══ Source data ══

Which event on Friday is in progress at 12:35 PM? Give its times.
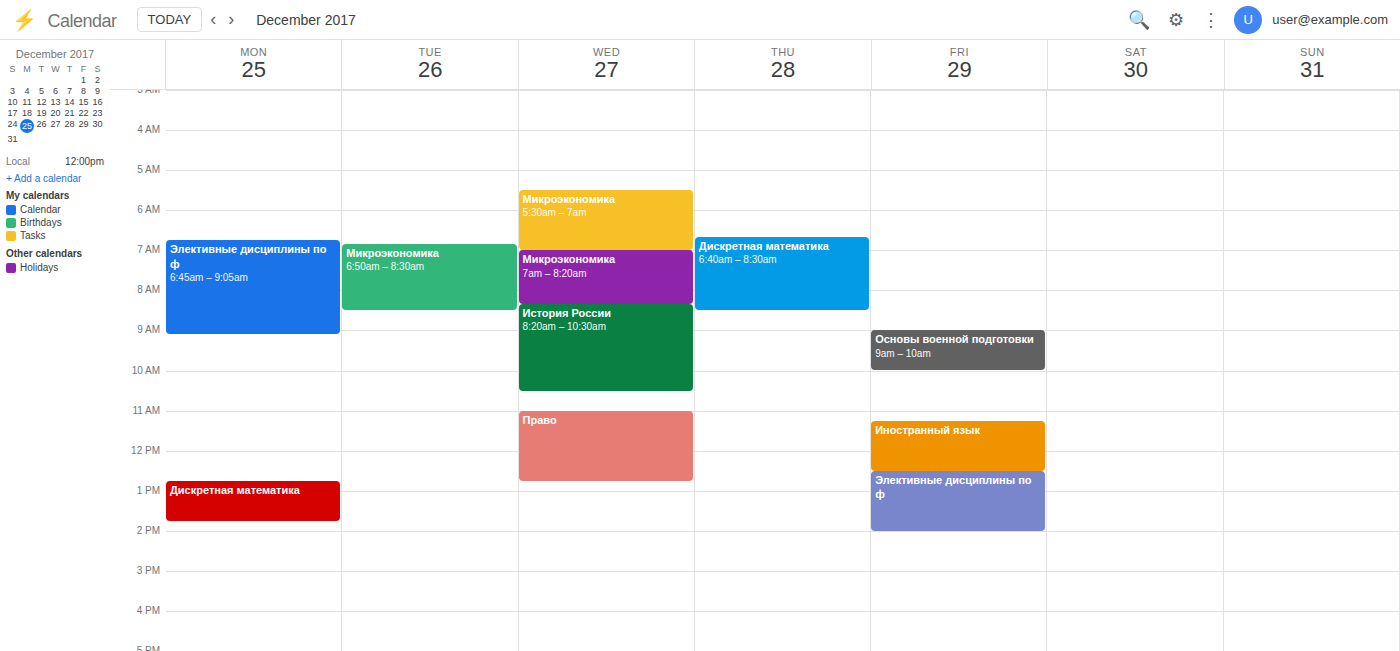
"Элективные дисциплины по ф", 12:30 PM to 2:00 PM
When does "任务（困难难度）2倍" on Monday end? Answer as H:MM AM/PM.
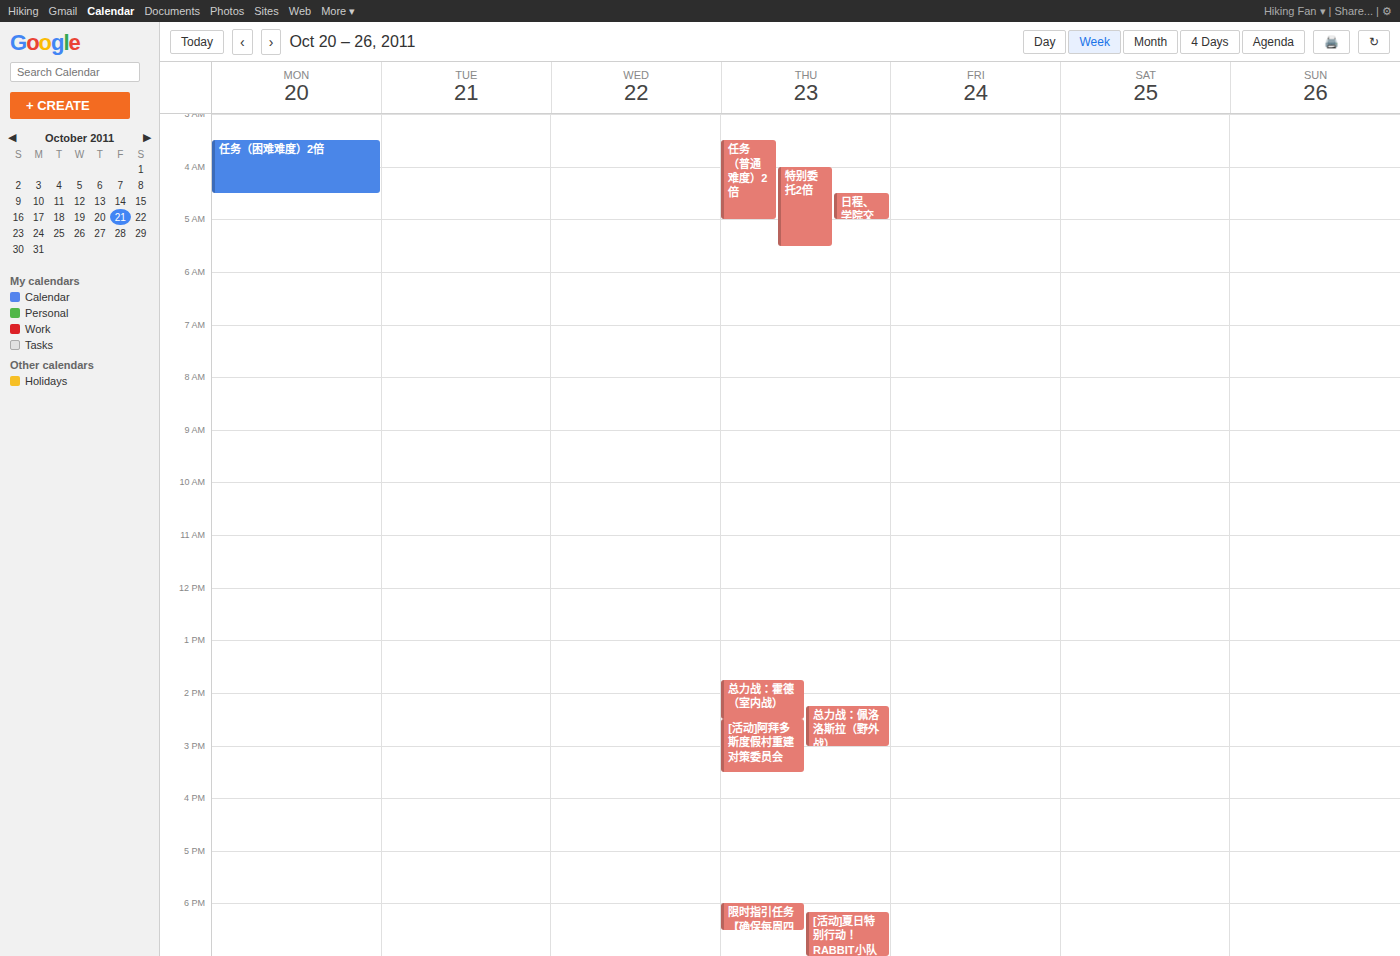
4:30 AM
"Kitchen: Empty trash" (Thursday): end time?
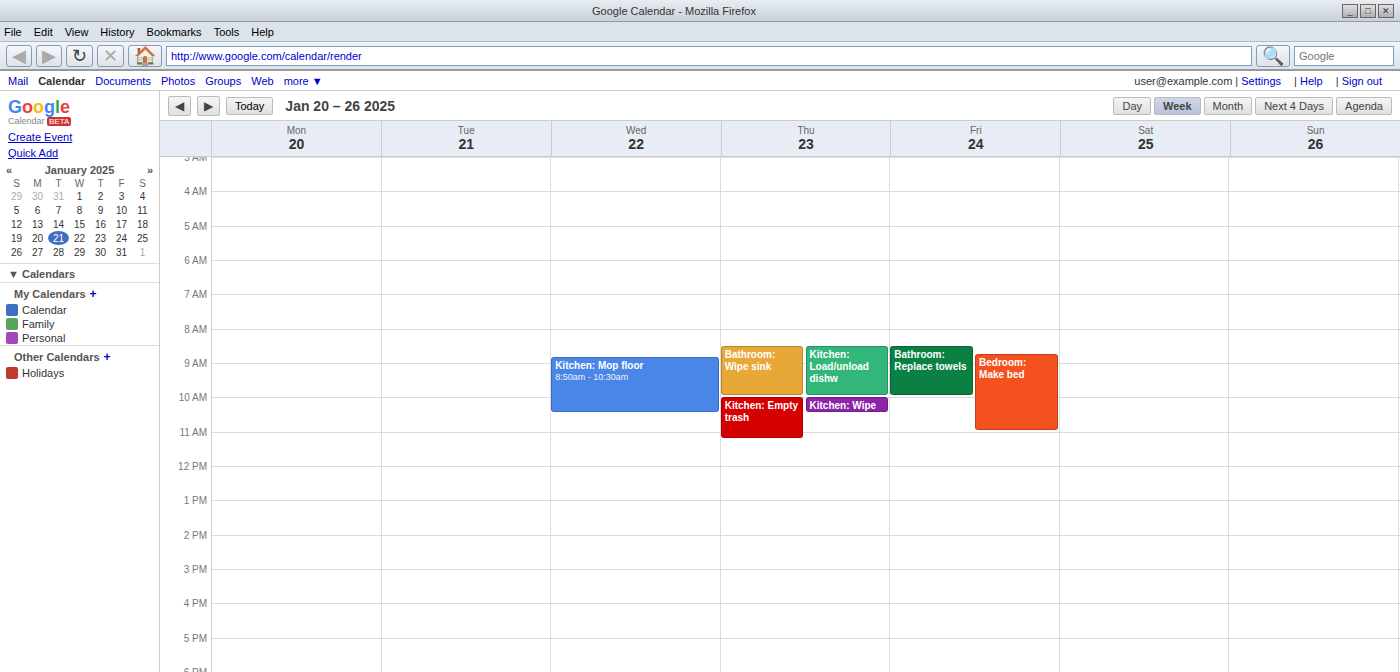
11:15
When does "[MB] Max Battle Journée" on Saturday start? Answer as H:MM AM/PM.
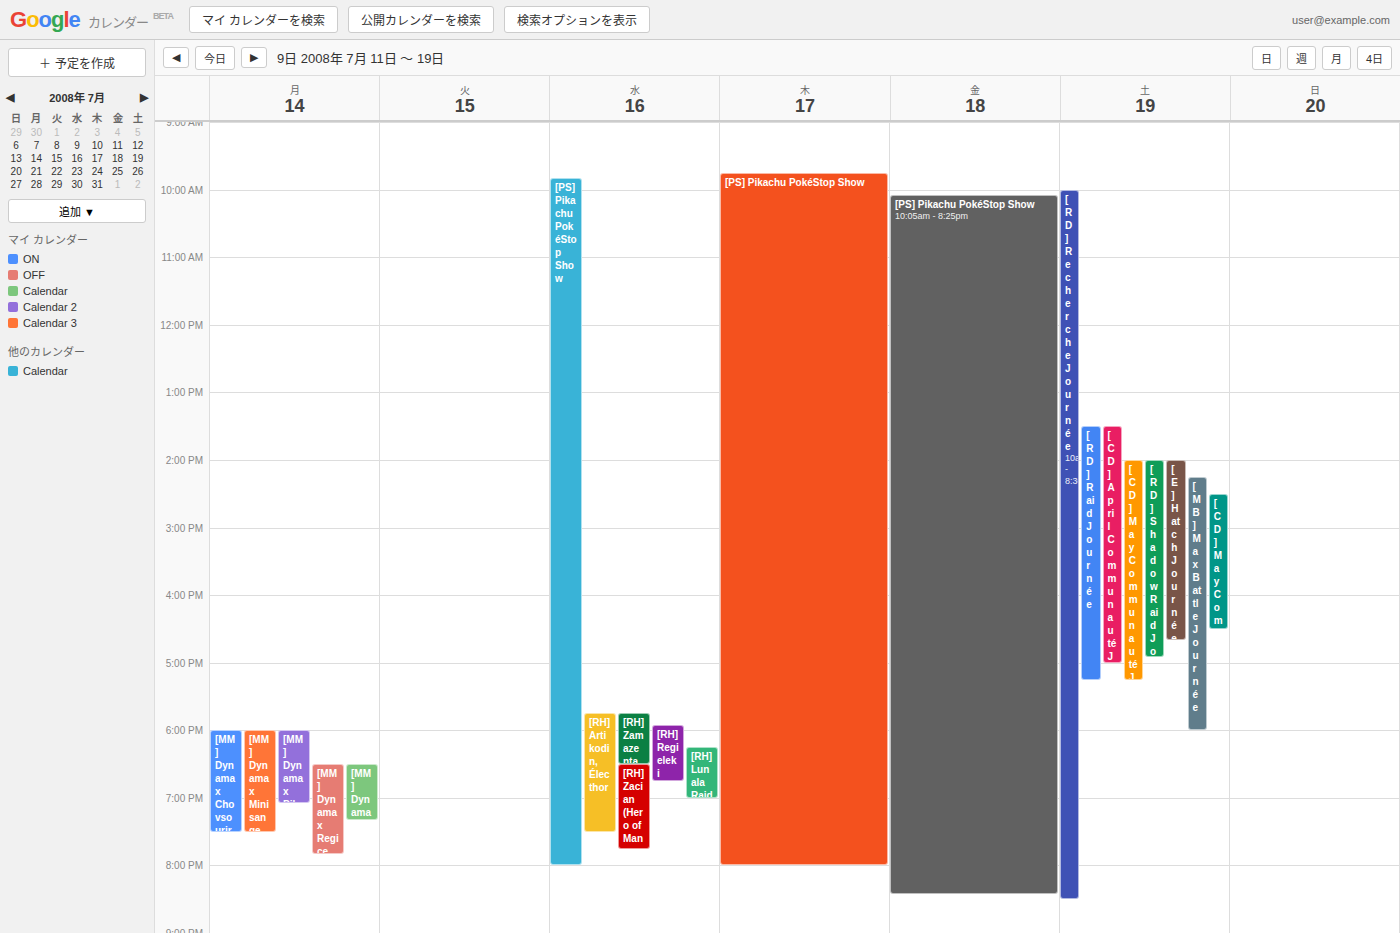
2:15 PM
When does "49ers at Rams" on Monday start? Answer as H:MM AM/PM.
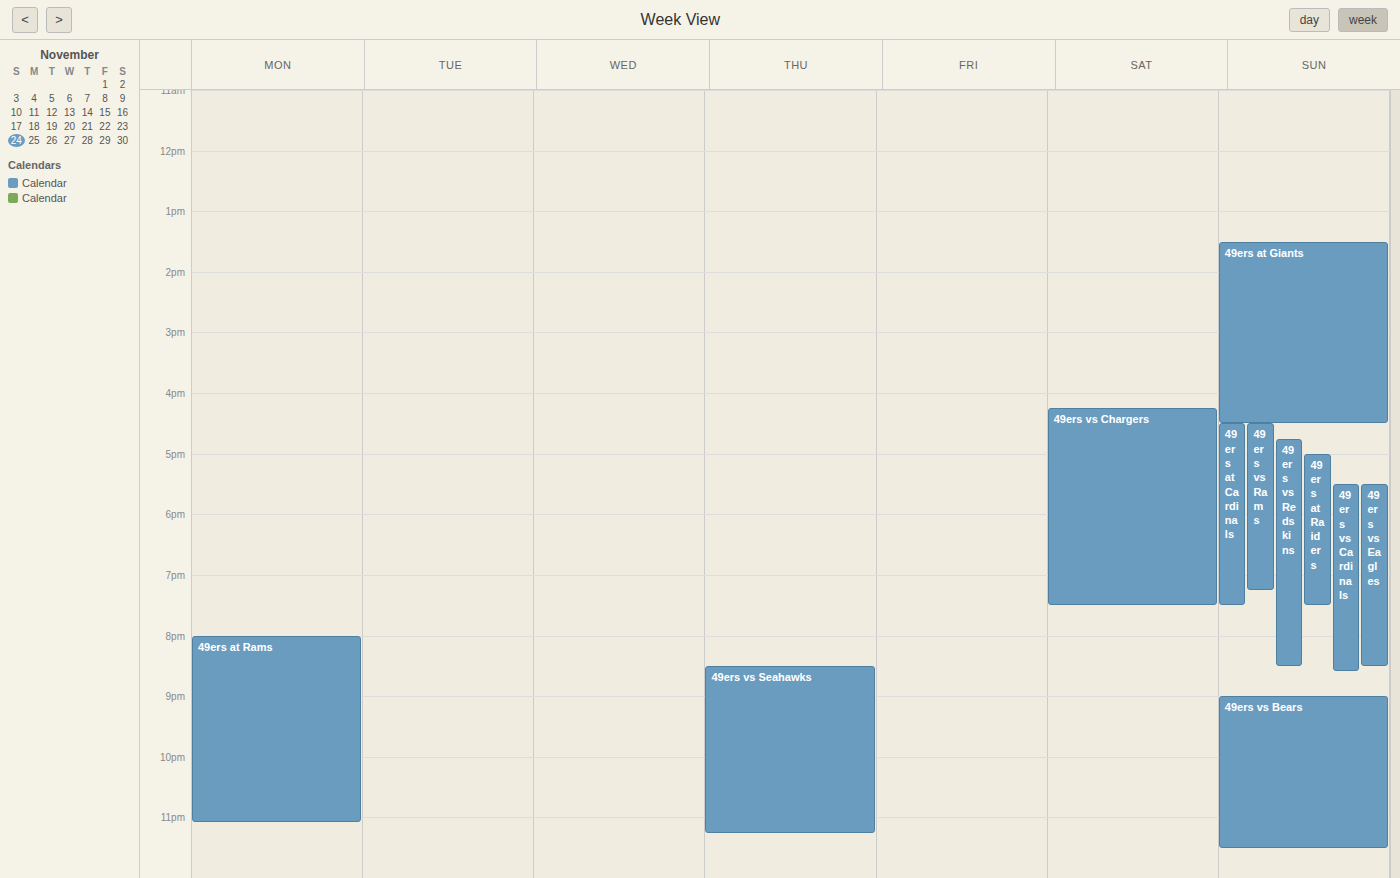
8:00 PM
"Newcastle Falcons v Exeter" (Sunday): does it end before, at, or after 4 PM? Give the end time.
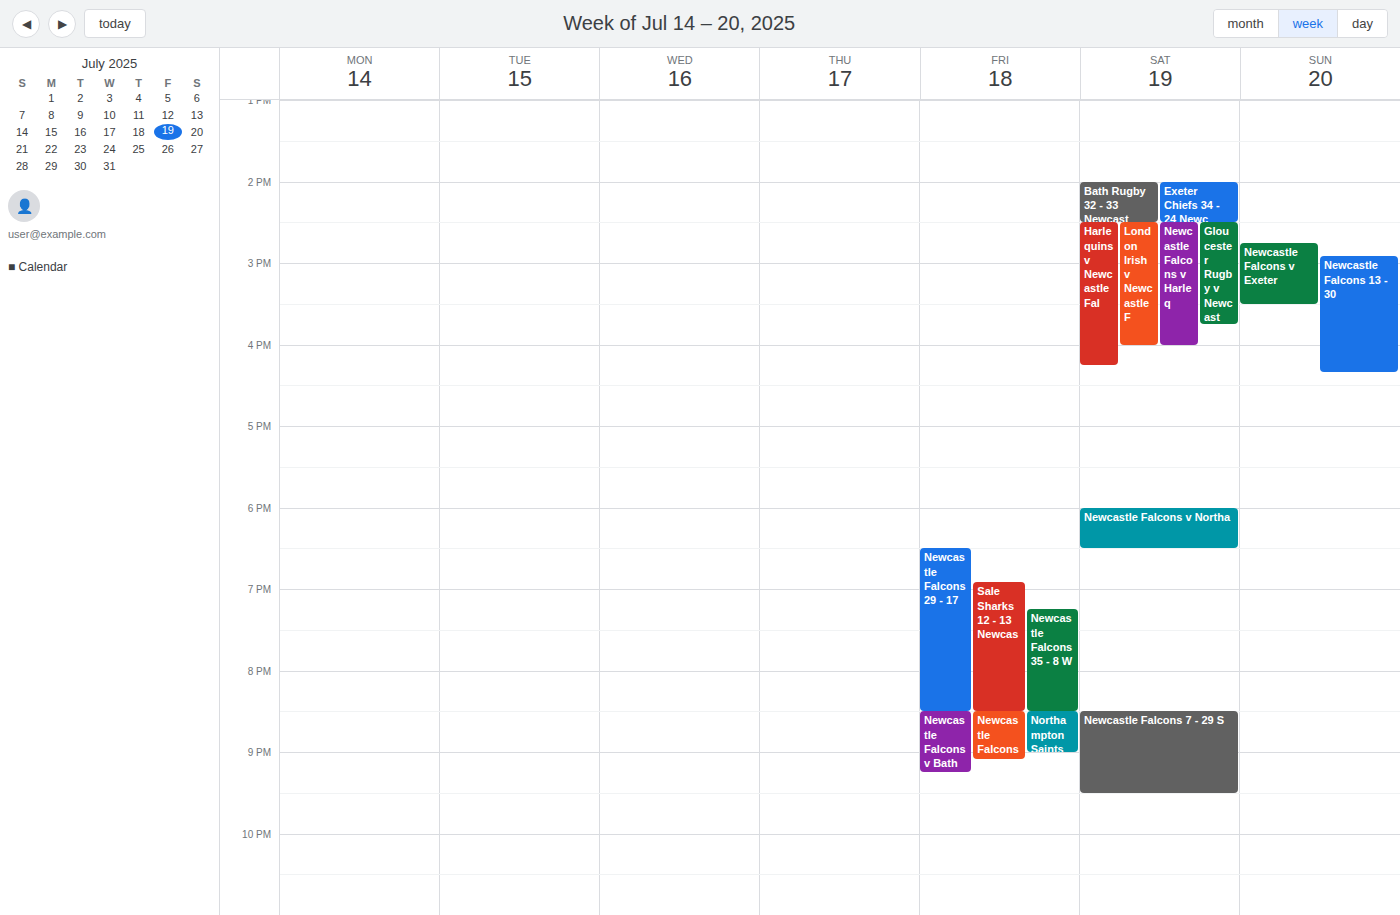
3:30 PM -- before 4 PM, 30 minutes above the 4 PM line.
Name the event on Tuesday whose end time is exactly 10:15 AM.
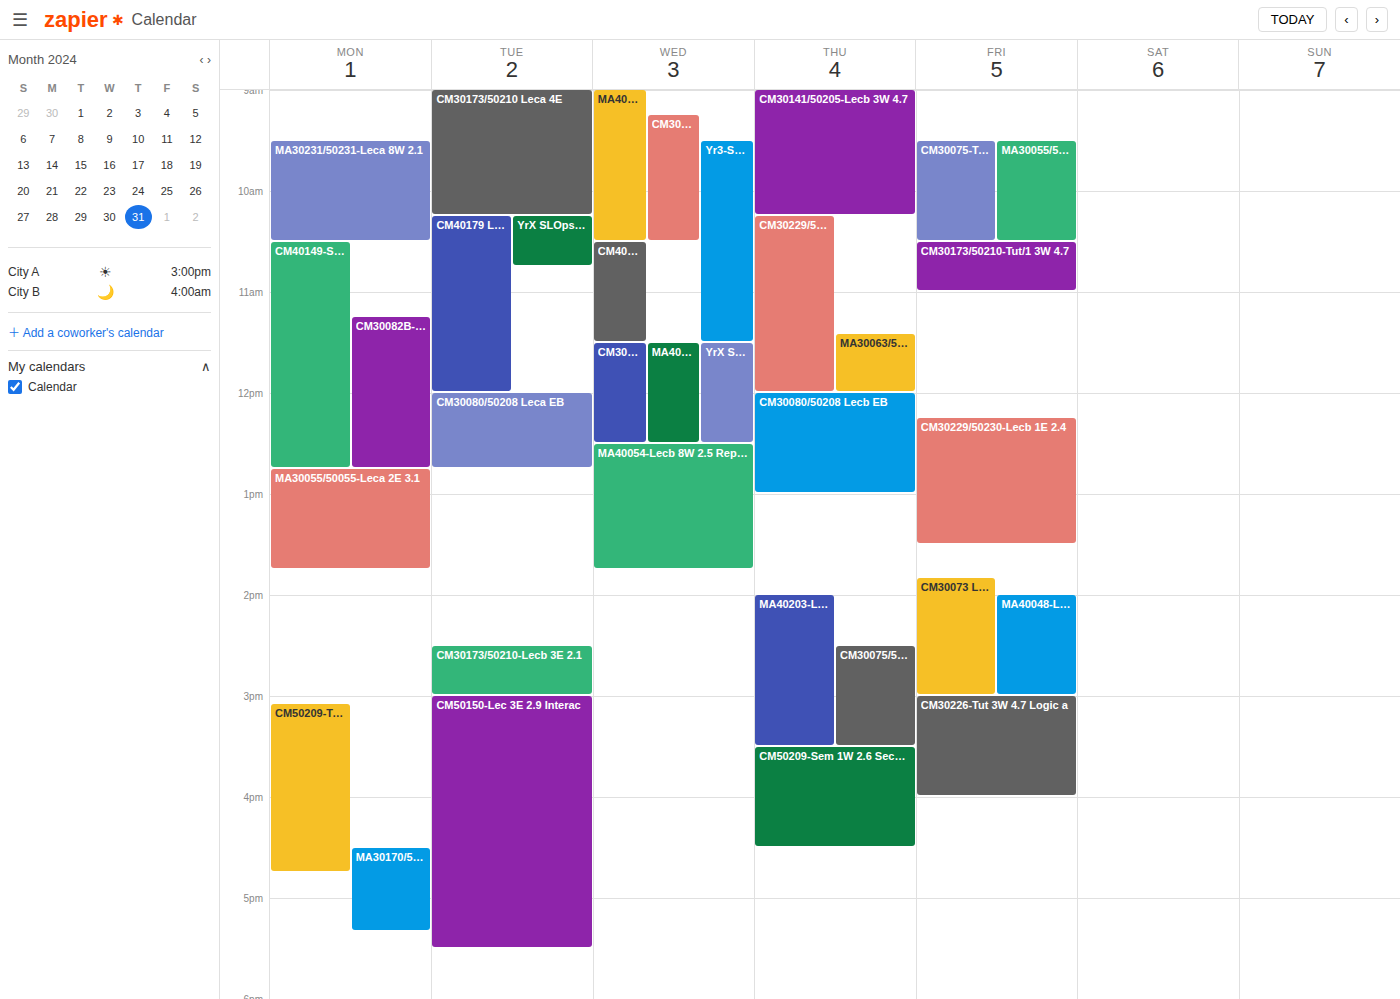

═══

# What is asked:
Reproduce each of the items above verbatim, in their original order, omitting the pictures.

# The response:
Which event on Friday is in progress at 12:35 PM? Give its times.
"Элективные дисциплины по ф", 12:30 PM to 2:00 PM
When does "任务（困难难度）2倍" on Monday end? Answer as H:MM AM/PM.
4:30 AM
"Kitchen: Empty trash" (Thursday): end time?
11:15
When does "[MB] Max Battle Journée" on Saturday start? Answer as H:MM AM/PM.
2:15 PM
When does "49ers at Rams" on Monday start? Answer as H:MM AM/PM.
8:00 PM
"Newcastle Falcons v Exeter" (Sunday): does it end before, at, or after 4 PM? Give the end time.
3:30 PM -- before 4 PM, 30 minutes above the 4 PM line.
Name the event on Tuesday whose end time is exactly 10:15 AM.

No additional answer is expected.